The report titled “EM scarring limited, but likely is some cases” noted that shocks to GDP on the scale of those seen in 2020 can result in scarring through reduced business investment and credit availability, widespread bankruptcies and human capital losses through labour market detachment.
However, several factors mitigate the risk of scarring for EMs as a whole. The pandemic was not preceded by the build-up of large macro or financial imbalances. Moreover, the scale and speed of the macro policy response have been unprecedented, helping to cushion private-sector balance sheets and supporting aggregate demand. A credit crunch has also been avoided. However, strains on private-sector balance sheets will increase as policy support is withdrawn.
Nevertheless, India, South Africa, Indonesia and Mexico look more vulnerable to permanent GDP losses. This partly reflects a much sharper GDP shock as they rolled out less policy support in the early stages of the crisis. The investment shock was also particularly large in these countries. In India we see a fragile banking system limiting the investment recovery in coming years.

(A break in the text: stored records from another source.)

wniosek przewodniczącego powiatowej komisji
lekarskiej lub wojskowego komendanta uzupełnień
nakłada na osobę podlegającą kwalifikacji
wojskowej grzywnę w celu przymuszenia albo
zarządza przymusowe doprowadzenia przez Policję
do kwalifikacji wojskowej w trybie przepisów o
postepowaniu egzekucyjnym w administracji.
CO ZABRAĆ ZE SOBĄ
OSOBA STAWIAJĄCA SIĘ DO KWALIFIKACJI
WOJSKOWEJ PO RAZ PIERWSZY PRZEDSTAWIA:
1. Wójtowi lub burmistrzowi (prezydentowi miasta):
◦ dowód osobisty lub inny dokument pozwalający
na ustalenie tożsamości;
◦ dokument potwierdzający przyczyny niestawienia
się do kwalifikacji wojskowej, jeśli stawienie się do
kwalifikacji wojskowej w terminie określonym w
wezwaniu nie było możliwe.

Going by the report, India, South Africa, Indonesia and Mexico saw the largest downward revisions to potential growth compared with our previous projections published in 2019. We moderately reduced our projections for China, Korea and Turkey, reflecting weakening demographic trends, and slightly cut the projection for Brazil. Poland’s potential growth rate is unchanged.
Fitch Ratings slightly raised the estimate for Russia following pension reforms that are improving the outlook for labour supply growth.
For Brazil, Russia, India, Indonesia and Mexico, the report's latest short-term forecasts imply that GDP will remain significantly below potential in 2023. This means that actual output should be able to grow somewhat more quickly than supply-side potential over 2024 to 2026 as the output gap closes, the report said.